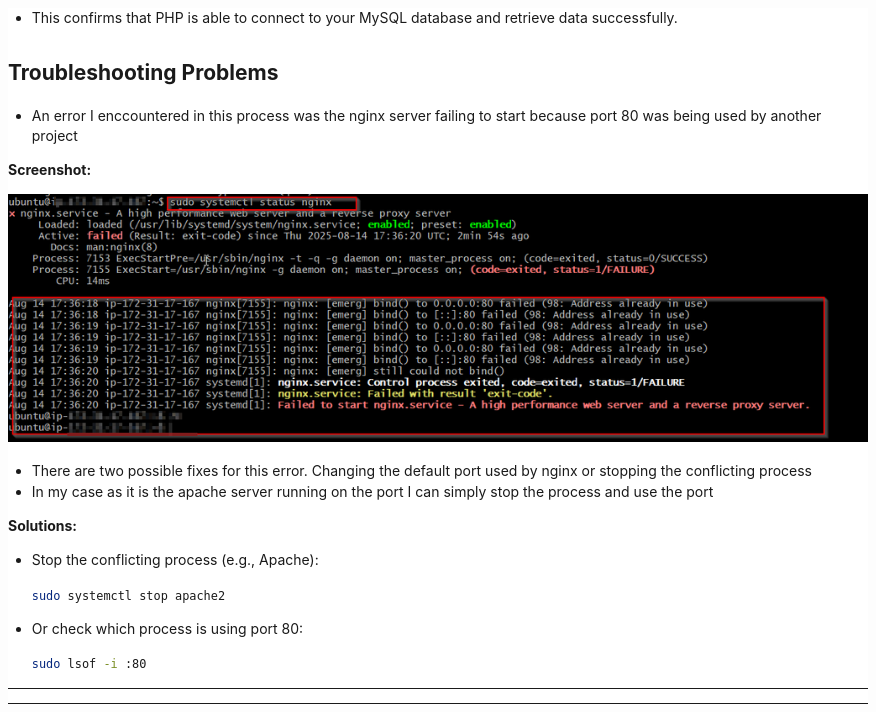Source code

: * This confirms that PHP is able to connect to your MySQL database and retrieve data successfully.




## Troubleshooting Problems
* An error I enccountered in this process was the nginx server failing to start because port 80 was being used by another project

**Screenshot:**

![Nginx Error](screenshots/nginx_failure.png)

* There are two possible fixes for this error. Changing the default port used by nginx or stopping the conflicting process
* In my case as it is the apache server running on the port I can simply stop the process and use the port

**Solutions:**

* Stop the conflicting process (e.g., Apache):

  ```bash
  sudo systemctl stop apache2
  ```
* Or check which process is using port 80:

  ```bash
  sudo lsof -i :80
  ```

---



---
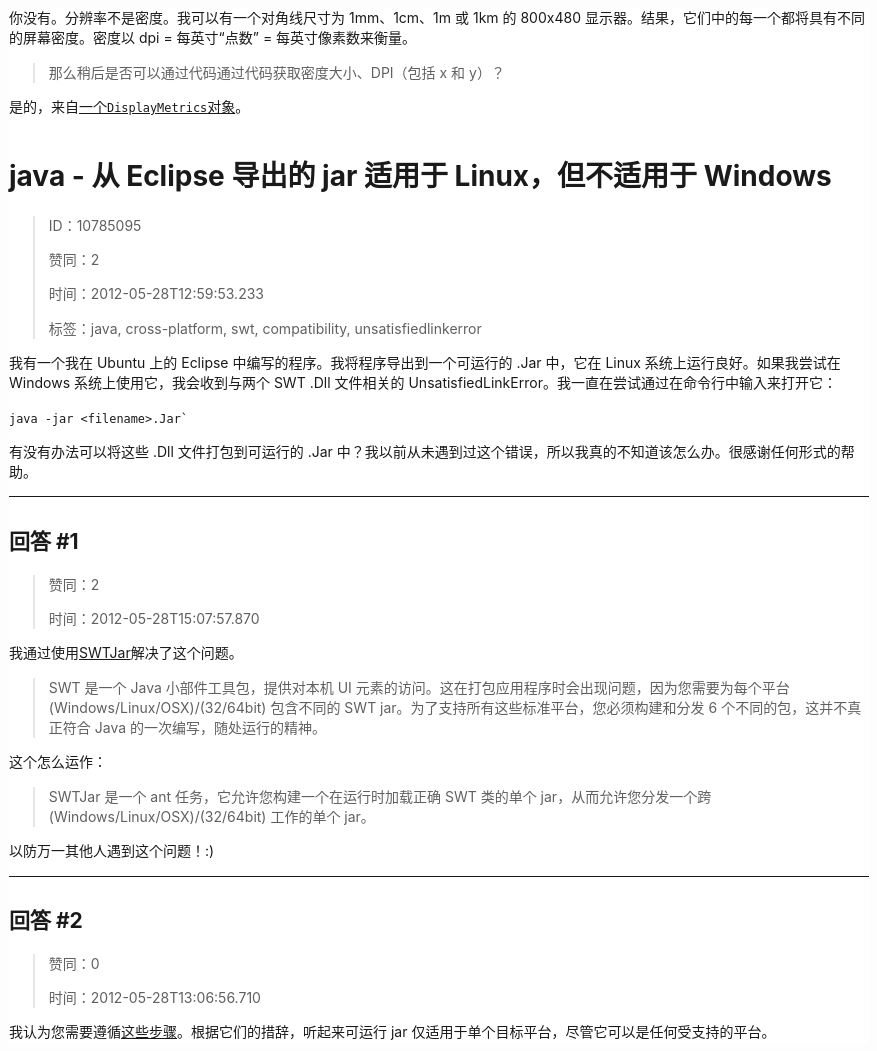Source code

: 你没有。分辨率不是密度。我可以有一个对角线尺寸为 1mm、1cm、1m 或 1km 的 800x480 显示器。结果，它们中的每一个都将具有不同的屏幕密度。密度以 dpi = 每英寸“点数” = 每英寸像素数来衡量。

> 那么稍后是否可以通过代码通过代码获取密度大小、DPI（包括 x 和 y）？

是的，来自[一个`DisplayMetrics`对象](http://developer.android.com/reference/android/util/DisplayMetrics.html)。

# java - 从 Eclipse 导出的 jar 适用于 Linux，但不适用于 Windows

> ID：10785095
> 
> 赞同：2
> 
> 时间：2012-05-28T12:59:53.233
> 
> 标签：java, cross-platform, swt, compatibility, unsatisfiedlinkerror

我有一个我在 Ubuntu 上的 Eclipse 中编写的程序。我将程序导出到一个可运行的 .Jar 中，它在 Linux 系统上运行良好。如果我尝试在 Windows 系统上使用它，我会收到与两个 SWT .Dll 文件相关的 UnsatisfiedLinkError。我一直在尝试通过在命令行中输入来打开它：

```
java -jar <filename>.Jar` 
```

有没有办法可以将这些 .Dll 文件打包到可运行的 .Jar 中？我以前从未遇到过这个错误，所以我真的不知道该怎么办。很感谢任何形式的帮助。

* * *

## 回答 #1

> 赞同：2
> 
> 时间：2012-05-28T15:07:57.870

我通过使用[SWTJar](http://mchr3k.github.com/swtjar/)解决了这个问题。

> SWT 是一个 Java 小部件工具包，提供对本机 UI 元素的访问。这在打包应用程序时会出现问题，因为您需要为每个平台 (Windows/Linux/OSX)/(32/64bit) 包含不同的 SWT jar。为了支持所有这些标准平台，您必须构建和分发 6 个不同的包，这并不真正符合 Java 的一次编写，随处运行的精神。

这个怎么运作：

> SWTJar 是一个 ant 任务，它允许您构建一个在运行时加载正确 SWT 类的单个 jar，从而允许您分发一个跨 (Windows/Linux/OSX)/(32/64bit) 工作的单个 jar。

以防万一其他人遇到这个问题！:)

* * *

## 回答 #2

> 赞同：0
> 
> 时间：2012-05-28T13:06:56.710

我认为您需要遵循[这些步骤](http://wiki.eclipse.org/FAQ_How_do_I_create_an_executable_JAR_file_for_a_stand-alone_SWT_program%3F)。根据它们的措辞，听起来可运行 jar 仅适用于单个目标平台，尽管它可以是任何受支持的平台。

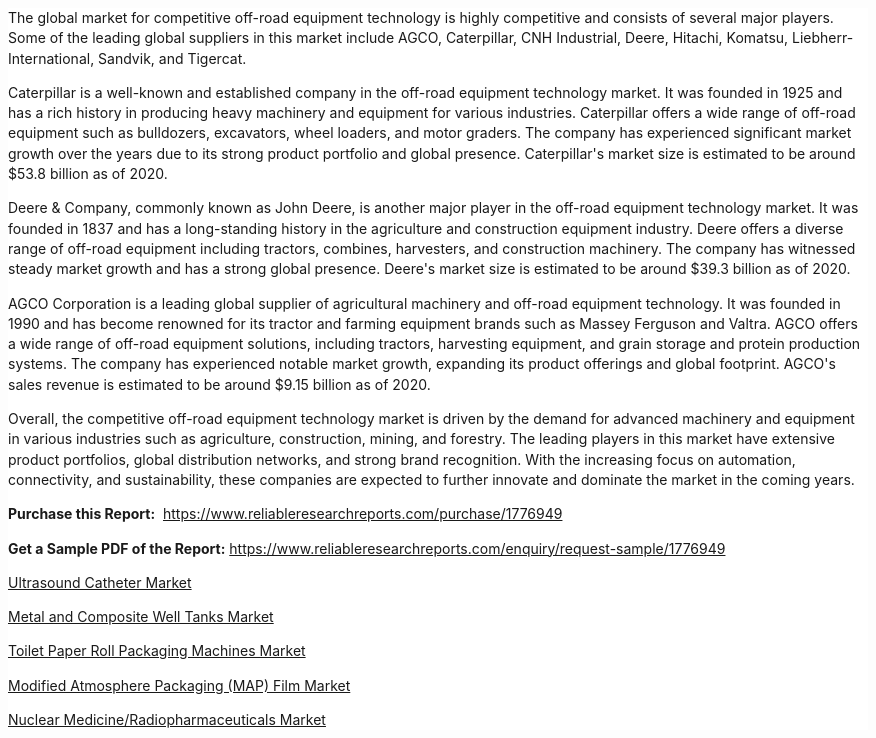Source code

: <p><p>The global market for competitive off-road equipment technology is highly competitive and consists of several major players. Some of the leading global suppliers in this market include AGCO, Caterpillar, CNH Industrial, Deere, Hitachi, Komatsu, Liebherr-International, Sandvik, and Tigercat.</p><p>Caterpillar is a well-known and established company in the off-road equipment technology market. It was founded in 1925 and has a rich history in producing heavy machinery and equipment for various industries. Caterpillar offers a wide range of off-road equipment such as bulldozers, excavators, wheel loaders, and motor graders. The company has experienced significant market growth over the years due to its strong product portfolio and global presence. Caterpillar's market size is estimated to be around $53.8 billion as of 2020.</p><p>Deere & Company, commonly known as John Deere, is another major player in the off-road equipment technology market. It was founded in 1837 and has a long-standing history in the agriculture and construction equipment industry. Deere offers a diverse range of off-road equipment including tractors, combines, harvesters, and construction machinery. The company has witnessed steady market growth and has a strong global presence. Deere's market size is estimated to be around $39.3 billion as of 2020.</p><p>AGCO Corporation is a leading global supplier of agricultural machinery and off-road equipment technology. It was founded in 1990 and has become renowned for its tractor and farming equipment brands such as Massey Ferguson and Valtra. AGCO offers a wide range of off-road equipment solutions, including tractors, harvesting equipment, and grain storage and protein production systems. The company has experienced notable market growth, expanding its product offerings and global footprint. AGCO's sales revenue is estimated to be around $9.15 billion as of 2020.</p><p>Overall, the competitive off-road equipment technology market is driven by the demand for advanced machinery and equipment in various industries such as agriculture, construction, mining, and forestry. The leading players in this market have extensive product portfolios, global distribution networks, and strong brand recognition. With the increasing focus on automation, connectivity, and sustainability, these companies are expected to further innovate and dominate the market in the coming years.</p></p>
<p><strong>Purchase this Report:</strong>&nbsp;&nbsp;<a href="https://www.reliableresearchreports.com/purchase/1776949">https://www.reliableresearchreports.com/purchase/1776949</a></p>
<p></p>
<p><strong>Get a Sample PDF of the Report:</strong>&nbsp;<a href="https://www.reliableresearchreports.com/enquiry/request-sample/1776949">https://www.reliableresearchreports.com/enquiry/request-sample/1776949</a></p>
<p><p><a href="https://www.linkedin.com/pulse/ultrasound-catheter-market-size-2023-2030-global-industrial-zcdlf/">Ultrasound Catheter Market</a></p><p><a href="https://medium.com/@markuspagac/metal-and-composite-well-tanks-market-size-cagr-trends-2024-2030-b6ba604420d6">Metal and Composite Well Tanks Market</a></p><p><a href="https://github.com/gdfhhhj/Market-Research-Report-List-1/blob/main/toilet-paper-roll-packaging-machines-market.md">Toilet Paper Roll Packaging Machines Market</a></p><p><a href="https://github.com/gulaimolin/Market-Research-Report-List-1/blob/main/modified-atmosphere-packaging-map-film-market.md">Modified Atmosphere Packaging (MAP) Film Market</a></p><p><a href="https://medium.com/@hesterorn1944/nuclear-medicine-radiopharmaceuticals-market-insights-into-market-cagr-market-trends-and-growth-c05e420baae5">Nuclear Medicine/Radiopharmaceuticals Market</a></p></p>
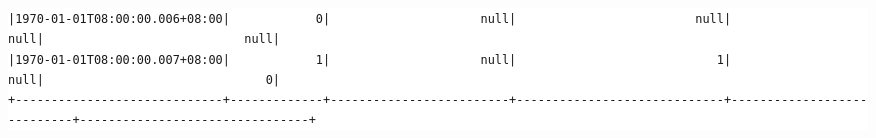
 ```
|1970-01-01T08:00:00.006+08:00|            0|                     null|                         null|                        null|                            null|
|1970-01-01T08:00:00.007+08:00|            1|                     null|                            1|                        null|                               0|
+-----------------------------+-------------+-------------------------+-----------------------------+----------------------------+--------------------------------+
```

<!--

    Licensed to the Apache Software Foundation (ASF) under one
    or more contributor license agreements.  See the NOTICE file
    distributed with this work for additional information
    regarding copyright ownership.  The ASF licenses this file
    to you under the Apache License, Version 2.0 (the
    "License"); you may not use this file except in compliance
    with the License.  You may obtain a copy of the License at
    

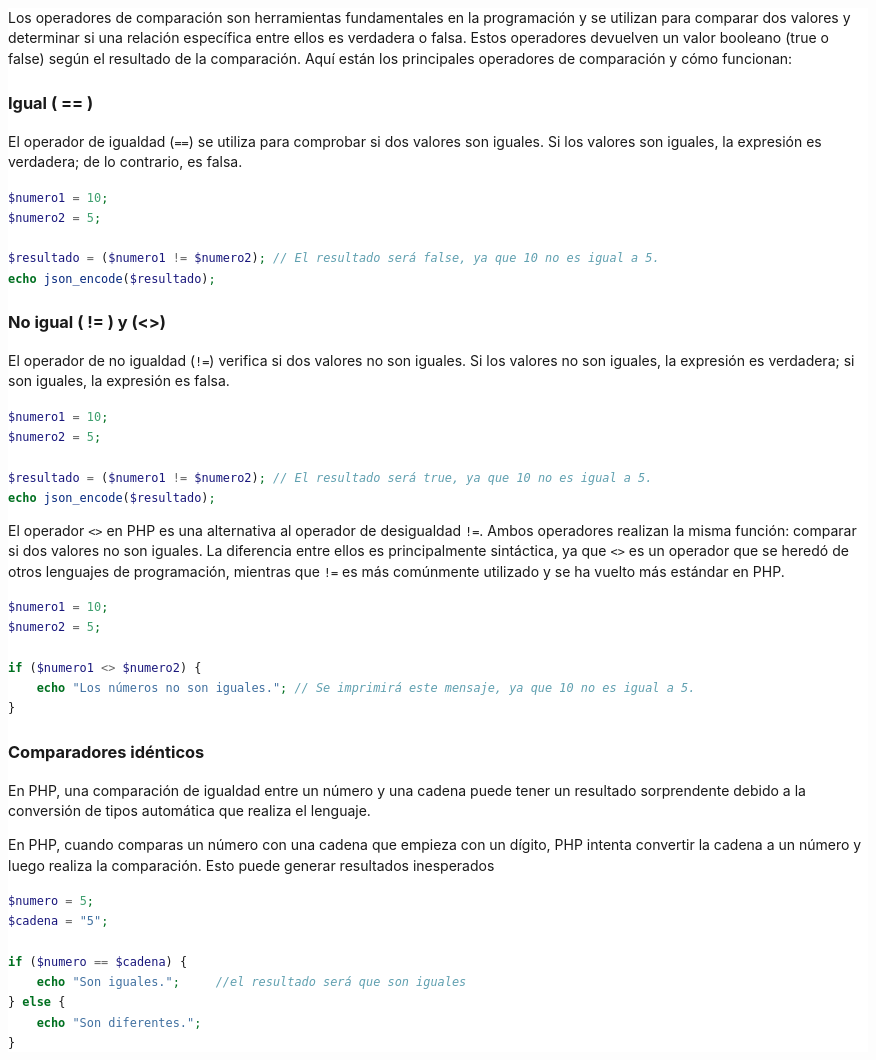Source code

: Los operadores de comparación son herramientas fundamentales en la programación y se utilizan para comparar dos valores y determinar si una relación específica entre ellos es verdadera o falsa. Estos operadores devuelven un valor booleano (true o false) según el resultado de la comparación. Aquí están los principales operadores de comparación y cómo funcionan:

### Igual ( == )

El operador de igualdad (`==`) se utiliza para comprobar si dos valores son iguales. Si los valores son iguales, la expresión es verdadera; de lo contrario, es falsa.

``` php
$numero1 = 10;
$numero2 = 5;

$resultado = ($numero1 != $numero2); // El resultado será false, ya que 10 no es igual a 5.
echo json_encode($resultado);
```

### No igual ( != ) y (<>)
El operador de no igualdad (`!=`) verifica si dos valores no son iguales. Si los valores no son iguales, la expresión es verdadera; si son iguales, la expresión es falsa.

``` php
$numero1 = 10;
$numero2 = 5;

$resultado = ($numero1 != $numero2); // El resultado será true, ya que 10 no es igual a 5.
echo json_encode($resultado);
```

El operador `<>` en PHP es una alternativa al operador de desigualdad `!=`. Ambos operadores realizan la misma función: comparar si dos valores no son iguales. La diferencia entre ellos es principalmente sintáctica, ya que `<>` es un operador que se heredó de otros lenguajes de programación, mientras que `!=` es más comúnmente utilizado y se ha vuelto más estándar en PHP.

``` php
$numero1 = 10;
$numero2 = 5;

if ($numero1 <> $numero2) {
    echo "Los números no son iguales."; // Se imprimirá este mensaje, ya que 10 no es igual a 5.
}
```

### Comparadores idénticos

En PHP, una comparación de igualdad entre un número y una cadena puede tener un resultado sorprendente debido a la conversión de tipos automática que realiza el lenguaje.

En PHP, cuando comparas un número con una cadena que empieza con un dígito, PHP intenta convertir la cadena a un número y luego realiza la comparación. Esto puede generar resultados inesperados 

``` php
$numero = 5;
$cadena = "5";

if ($numero == $cadena) {
    echo "Son iguales.";     //el resultado será que son iguales 
} else {
    echo "Son diferentes.";
}
```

Exercise directions: Only lines holding the word "puede" are wanted; list them all from the material.

Written reply:
En PHP, una comparación de igualdad entre un número y una cadena puede tener un resultado sorprendente debido a la conversión de tipos automática que realiza el lenguaje.
En PHP, cuando comparas un número con una cadena que empieza con un dígito, PHP intenta convertir la cadena a un número y luego realiza la comparación. Esto puede generar resultados inesperados 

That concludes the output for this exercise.